■ REQUIRED ACTION
Carry the Kalman filter explanation forward, starting after its final line, the updated covariance formula.

##### READING PASSAGE #####

Look at that gap between truth and measurement. The sensor is off by meters at every time step, and there's no obvious pattern to the errors. If you just plotted the raw measurements, you'd see a jagged, unreliable mess. Can we do better? Much better — with just matrix multiplication.

Predict-Update — The Two-Step Dance

The Kalman filter works by alternating between two steps, over and over, for every new measurement:

Predict: Use the physics model to project the state forward in time. Uncertainty grows because we're not sure about the dynamics.
Update: Incorporate a new measurement to correct the prediction. Uncertainty shrinks because we gained information.

The state is represented as a Gaussian distribution with two quantities: the mean x̂ (our best estimate) and the covariance P (our uncertainty about that estimate). A Gaussian is fully described by these two numbers, so the entire filter state fits in a compact pair (x̂, P).

The Predict Step

Given a state transition matrix F that encodes the physics ("position changes by velocity times dt"), we project forward:

x̂⁻ = F · x̂ (predicted state)
P⁻ = F · P · Fᵀ + Q (predicted covariance)

The superscript minus means "before incorporating the measurement." Q is the process noise covariance — how much the real dynamics deviate from our model. Notice P⁻ always grows: we're adding Q to the covariance. Every predict step makes us less certain.

The Update Step

When a measurement z arrives, we compute three things:

K = P⁻ · Hᵀ · (H · P⁻ · Hᵀ + R)⁻¹    (Kalman gain)
x̂ = x̂⁻ + K · (z − H · x̂⁻)    (updated state)
P = (I − K · H) · P⁻    (updated covariance)

##### MATERIAL PROVIDED #####

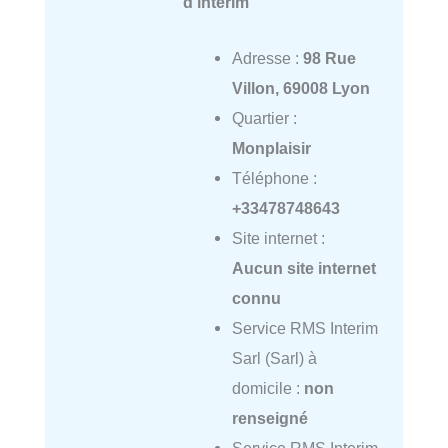
d'intérim
Adresse :
98 Rue
Villon, 69008 Lyon
Quartier :
Monplaisir
Téléphone :
+33478748643
Site internet :
Aucun site internet
connu
Service RMS Interim
Sarl (Sarl) à
domicile :
non
renseigné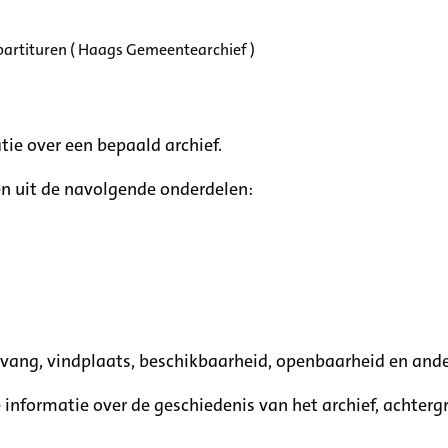
partituren ( Haags Gemeentearchief )
tie over een bepaald archief.
n uit de navolgende onderdelen:
mvang, vindplaats, beschikbaarheid, openbaarheid en ande
e informatie over de geschiedenis van het archief, achte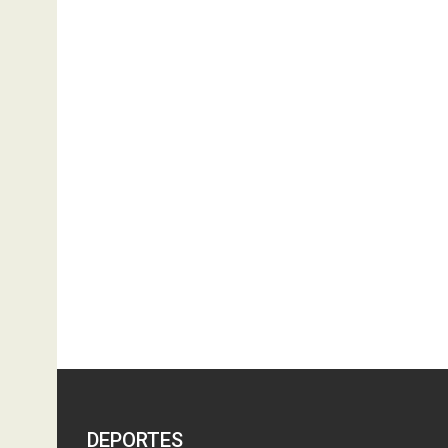
DEPORTES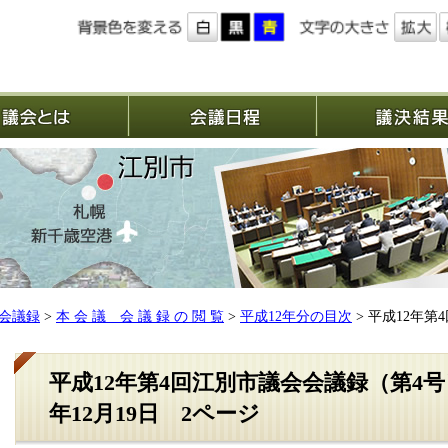
議会とは
会議日程
会議録
>
本 会 議 会 議 録 の 閲 覧
>
平成12年分の目次
> 平成12年第
平成12年第4回江別市議会会議録（第4号
年12月19日 2ページ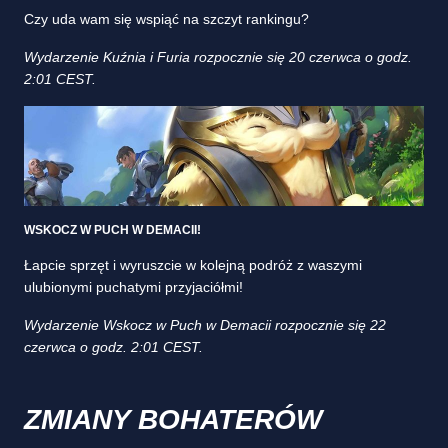
Czy uda wam się wspiąć na szczyt rankingu?
Wydarzenie Kuźnia i Furia rozpocznie się 20 czerwca o godz.
2:01 CEST.
WSKOCZ W PUCH W DEMACII!
Łapcie sprzęt i wyruszcie w kolejną podróż z waszymi
ulubionymi puchatymi przyjaciółmi!
Wydarzenie Wskocz w Puch w Demacii rozpocznie się 22
czerwca o godz. 2:01 CEST.
ZMIANY BOHATERÓW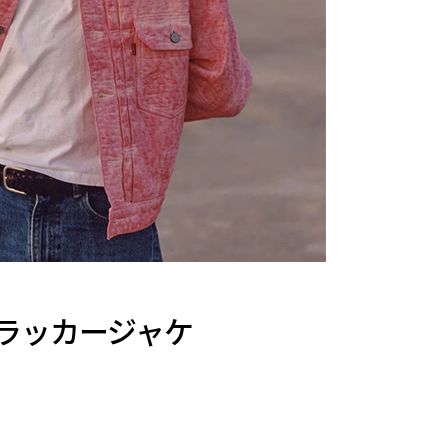
– トラッカージャケ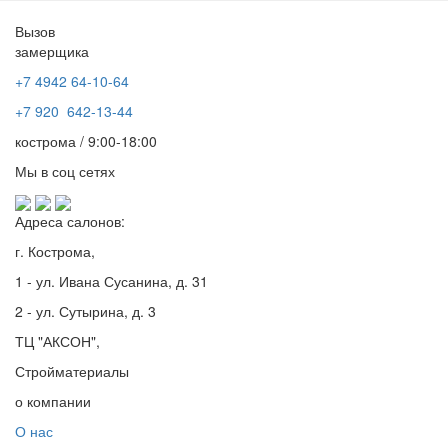
Вызов
замерщика
+7 4942
64-10-64
+7
920 642-13-44
кострома / 9:00-18:00
Мы в соц сетях
Адреса салонов:
г. Кострома,
1 - ул. Ивана Сусанина, д. 31
2 - ул. Сутырина, д. 3
ТЦ "АКСОН",
Стройматериалы
о компании
О нас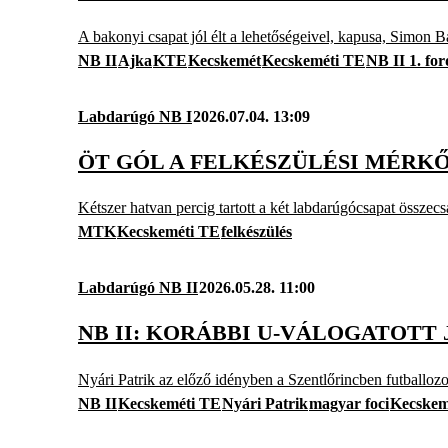
A bakonyi csapat jól élt a lehetőségeivel, kapusa, Simon 
NB II
Ajka
KTE
Kecskemét
Kecskeméti TE
NB II 1. for
Labdarúgó NB I
2026.07.04. 13:09
ÖT GÓL A FELKÉSZÜLÉSI MÉRK
Kétszer hatvan percig tartott a két labdarúgócsapat összecs
MTK
Kecskeméti TE
felkészülés
Labdarúgó NB II
2026.05.28. 11:00
NB II: KORÁBBI U-VÁLOGATOTT
Nyári Patrik az előző idényben a Szentlőrincben futballozo
NB II
Kecskeméti TE
Nyári Patrik
magyar foci
Kecskem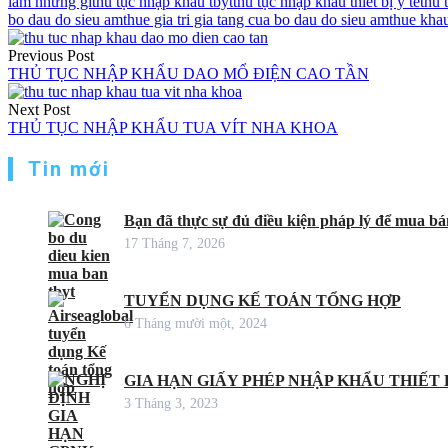
làm những gì
thủ tục nhập khẩu tbyt
thủ tục nhập khẩu thiết bị y tế
thu 
bo dau do sieu am
thue gia tri gia tang cua bo dau do sieu am
thue kha
Điều
Previous Post
hướng
THỦ TỤC NHẬP KHẨU DAO MỔ ĐIỆN CAO TẦN
bài
Next Post
viết
THỦ TỤC NHẬP KHẨU TUA VÍT NHA KHOA
Tin mới
Bạn đã thực sự đủ điều kiện pháp lý để mua bán
17 Tháng 7, 2026
TUYỂN DỤNG KẾ TOÁN TỔNG HỢP
6 Tháng mười một, 2024
GIA HẠN GIẤY PHÉP NHẬP KHẨU THIẾT B
3 Tháng 3, 2023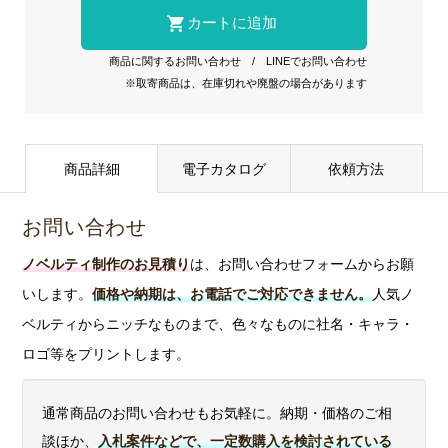
商品に関するお問い合わせ
/
LINEでお問い合わせ
※取寄商品は、在庫切れや廃盤の場合があります
商品詳細
電子カタログ
依頼方法
お問い合わせ
ノベルティ制作のお見積り
は、お問い合わせフォームからお願
いします。
価格や納期は、お電話でご対応できません。
人気ノ
ベルティからニッチなものまで、色々なものに社名・キャラ・
ロゴ等をプリントします。
通常商品のお問い合わせもお気軽に。納期・価格のご相
談ほか、
入札案件などで、一定数購入を検討されている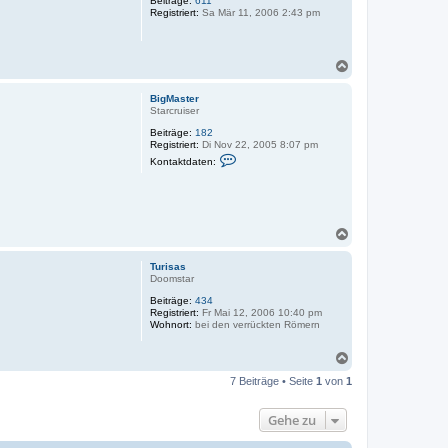
Beiträge:
611
b
Registriert:
Sa Mär 11, 2006 2:43 pm
e
n
N
a
c
BigMaster
h
Starcruiser
o
Beiträge:
182
b
Registriert:
Di Nov 22, 2005 8:07 pm
e
K
Kontaktdaten:
n
o
n
t
a
k
t
N
d
a
a
c
t
Turisas
h
e
Doomstar
n
o
v
Beiträge:
434
b
o
Registriert:
Fr Mai 12, 2006 10:40 pm
e
n
Wohnort:
bei den verrückten Römern
n
B
i
N
g
a
M
7 Beiträge • Seite
1
von
1
a
c
s
h
t
o
Gehe zu
e
b
r
e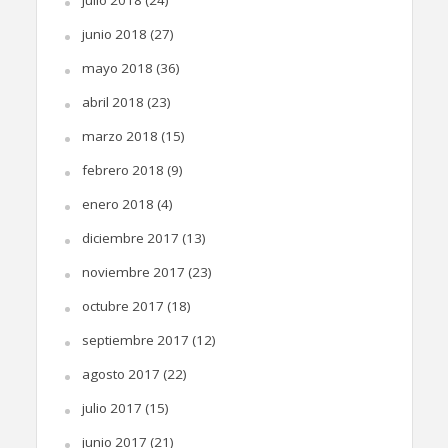
julio 2018
(24)
junio 2018
(27)
mayo 2018
(36)
abril 2018
(23)
marzo 2018
(15)
febrero 2018
(9)
enero 2018
(4)
diciembre 2017
(13)
noviembre 2017
(23)
octubre 2017
(18)
septiembre 2017
(12)
agosto 2017
(22)
julio 2017
(15)
junio 2017
(21)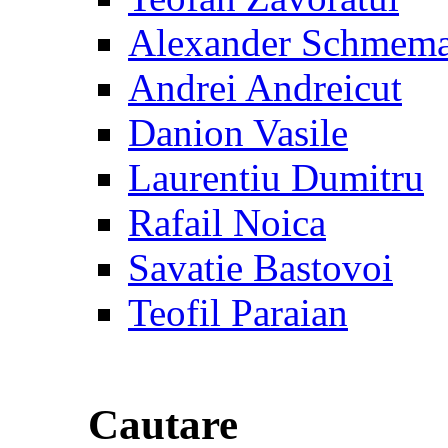
Alexander Schmem
Andrei Andreicut
Danion Vasile
Laurentiu Dumitru
Rafail Noica
Savatie Bastovoi
Teofil Paraian
Cautare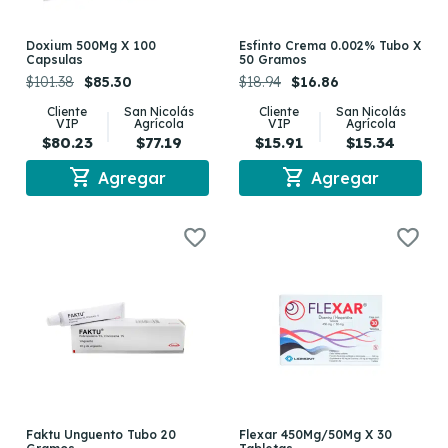
Doxium 500Mg X 100
Esfinto Crema 0.002% Tubo X
Capsulas
50 Gramos
$101.38
$85.30
$18.94
$16.86
Cliente
San Nicolás
Cliente
San Nicolás
VIP
Agrícola
VIP
Agrícola
$80.23
$77.19
$15.91
$15.34
shopping_cart
shopping_cart
Agregar
Agregar
Faktu Unguento Tubo 20
Flexar 450Mg/50Mg X 30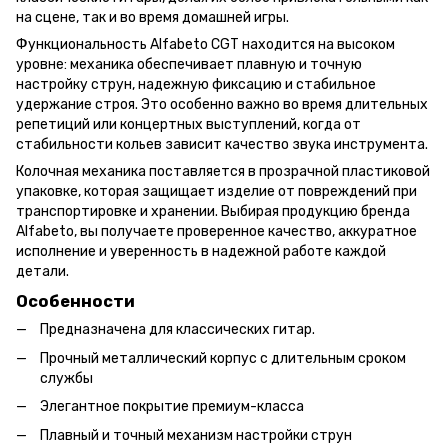
на сцене, так и во время домашней игры.
Функциональность Alfabeto CGT находится на высоком
уровне: механика обеспечивает плавную и точную
настройку струн, надежную фиксацию и стабильное
удержание строя. Это особенно важно во время длительных
репетиций или концертных выступлений, когда от
стабильности кольев зависит качество звука инструмента.
Колочная механика поставляется в прозрачной пластиковой
упаковке, которая защищает изделие от повреждений при
транспортировке и хранении. Выбирая продукцию бренда
Alfabeto, вы получаете проверенное качество, аккуратное
исполнение и уверенность в надежной работе каждой
детали.
Особенности
Предназначена для классических гитар.
Прочный металлический корпус с длительным сроком
службы
Элегантное покрытие премиум-класса
Плавный и точный механизм настройки струн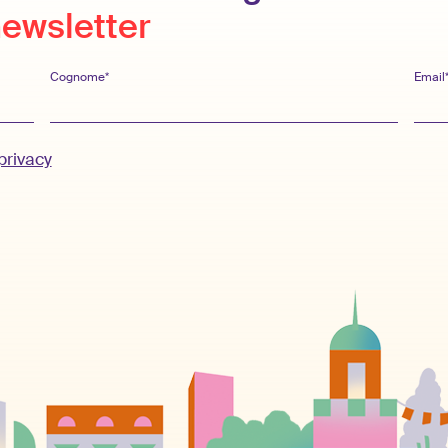
 newsletter
Cognome*
Email
privacy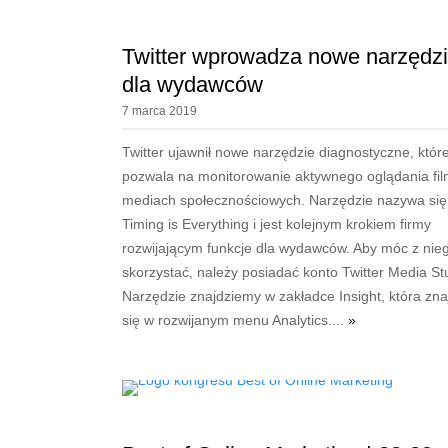
Twitter wprowadza nowe narzędz
dla wydawców
7 marca 2019
Twitter ujawnił nowe narzędzie diagnostyczne, któr
pozwala na monitorowanie aktywnego oglądania fi
mediach społecznościowych. Narzędzie nazywa się
Timing is Everything i jest kolejnym krokiem firmy
rozwijającym funkcje dla wydawców. Aby móc z nie
skorzystać, należy posiadać konto Twitter Media St
Narzędzie znajdziemy w zakładce Insight, która zna
się w rozwijanym menu Analytics....
»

#####

■ SOLVED EXERCISE
H is the observation matrix that maps the hidden state to what the sensor actually sees. R is the measurement noise covariance — how much the sensor lies. And K is the Kalman gain, the magical quantity that controls how much we trust the measurement versus the prediction. The term (z − H · x̂⁻) is called the innovation — it's the surprise, how much the measurement differs from what we predicted.

If you've read our Bayesian inference post, this should feel familiar. The predict step computes a prior, the measurement provides a likelihood, and the update step computes the posterior. The Kalman filter is Bayesian inference running in real time on streaming data, using the fact that Gaussians are closed under these operations.

Similarly, if you've read our HMM post, the predict-update loop is structurally identical to the forward algorithm's alpha recursion — but instead of discrete probability tables, we're working with continuous Gaussian distributions.

Let's implement the full filter for our 1D tracking problem. Our state vector is [position, velocity], and we only measure position:

import numpy as np

def kalman_filter(measurements, F, H, Q, R, x0, P0):
    """Run Kalman filter on a sequence of measurements."""
    n = len(measurements)
    dim = F.shape[0]
    estimates = np.zeros((n, dim))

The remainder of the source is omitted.